The Indian government bond yields have surged to a one-year high following the Union Budget 2026 presentation on February 1st. The yield on the 10-year bond reached 6.78%, the highest since January 2025, after the government announced a higher-than-expected gross borrowing plan. This has sparked concerns about rising borrowing costs and potential implications for the stock market.
The government's gross borrowing is projected to be a record ₹17.20 trillion ($187.63 billion) for the fiscal year 2027. This is significantly higher than the current year's ₹14.61 trillion and also exceeds market expectations, which were in the range of ₹16 trillion to ₹16.5 trillion. The increased borrowing is intended to meet the government's fiscal deficit target of 4.3% of GDP and to bring the debt-to-GDP ratio down to 55.6% in the next fiscal year.
The announcement of higher-than-expected borrowing has led to concerns about a supply-demand imbalance in the government bond market. According to Vivek Rajpal, Asia macro strategist at JB Drax Honore, the Reserve Bank of India (RBI) may need to continue to be the marginal buyer of government debt to manage this imbalance.
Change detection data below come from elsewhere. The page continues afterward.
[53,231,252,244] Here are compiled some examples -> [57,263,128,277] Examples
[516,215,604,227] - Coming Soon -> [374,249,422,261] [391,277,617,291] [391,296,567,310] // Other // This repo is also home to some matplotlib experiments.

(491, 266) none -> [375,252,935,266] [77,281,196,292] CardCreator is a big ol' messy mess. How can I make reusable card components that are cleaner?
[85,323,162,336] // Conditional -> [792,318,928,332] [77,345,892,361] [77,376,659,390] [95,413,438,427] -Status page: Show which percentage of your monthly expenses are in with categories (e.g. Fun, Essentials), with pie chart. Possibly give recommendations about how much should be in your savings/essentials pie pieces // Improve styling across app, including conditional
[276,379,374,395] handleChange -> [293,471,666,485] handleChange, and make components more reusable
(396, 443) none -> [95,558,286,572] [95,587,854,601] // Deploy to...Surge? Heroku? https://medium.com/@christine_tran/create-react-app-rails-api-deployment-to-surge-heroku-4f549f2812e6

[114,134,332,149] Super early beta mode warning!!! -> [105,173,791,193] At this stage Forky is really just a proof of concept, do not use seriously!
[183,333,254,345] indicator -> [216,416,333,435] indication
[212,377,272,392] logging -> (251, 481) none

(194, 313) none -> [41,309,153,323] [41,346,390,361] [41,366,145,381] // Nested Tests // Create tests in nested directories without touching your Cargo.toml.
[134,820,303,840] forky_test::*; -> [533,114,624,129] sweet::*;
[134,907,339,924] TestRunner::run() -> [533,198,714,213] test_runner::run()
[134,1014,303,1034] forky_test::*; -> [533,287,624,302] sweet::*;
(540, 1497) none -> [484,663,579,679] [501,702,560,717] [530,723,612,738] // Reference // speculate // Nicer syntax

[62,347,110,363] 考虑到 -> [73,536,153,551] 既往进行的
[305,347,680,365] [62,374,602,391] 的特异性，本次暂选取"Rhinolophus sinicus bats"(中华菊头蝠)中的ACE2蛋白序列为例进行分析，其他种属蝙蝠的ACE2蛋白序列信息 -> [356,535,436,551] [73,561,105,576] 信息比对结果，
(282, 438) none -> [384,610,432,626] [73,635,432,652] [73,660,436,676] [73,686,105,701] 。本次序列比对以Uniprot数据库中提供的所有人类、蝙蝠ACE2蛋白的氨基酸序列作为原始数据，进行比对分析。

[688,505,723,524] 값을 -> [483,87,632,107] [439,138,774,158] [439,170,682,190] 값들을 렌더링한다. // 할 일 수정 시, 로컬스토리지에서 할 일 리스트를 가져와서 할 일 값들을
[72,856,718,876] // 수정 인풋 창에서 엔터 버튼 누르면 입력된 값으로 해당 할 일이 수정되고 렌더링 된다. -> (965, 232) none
Impact on the Stock Market
Rising bond yields can have several implications for the stock market:
- Increased Opportunity Cost: As bond yields rise, the opportunity cost of investing in equities increases. Bonds become more attractive to investors seeking safer, fixed-income returns, potentially leading to a shift away from the stock market.
- Higher Cost of Capital: Rising bond yields can increase the cost of capital for companies. This can compress the valuations of stocks, as it becomes more expensive for companies to borrow money for investments and growth.
- Impact on Banking Stocks: Banking stocks may be negatively affected by rising bond yields, as it can impact their treasury gains.
- Rupee Volatility: Increased government borrowing can put pressure on the Indian rupee, potentially leading to a weaker currency. The rupee is anticipated to decline past 92 per dollar. However, on Monday, the rupee strengthened by 19 paise, reportedly due to the RBI selling dollars offshore to support the currency.
RBI Intervention and Future Outlook
The RBI's role will be crucial in managing the impact of increased government borrowing on bond yields and the stock market. Market participants anticipate that the RBI will intervene to curb excess volatility in the rupee and to manage the supply-demand dynamics in the bond market.
Going forward, the bond market is expected to remain volatile due to the increased supply of government bonds. Traders predict a further rise in the 10-year government bond yield in the coming weeks. The rising financing costs could put a strain on India's economy, especially with existing challenges such as trade tariffs.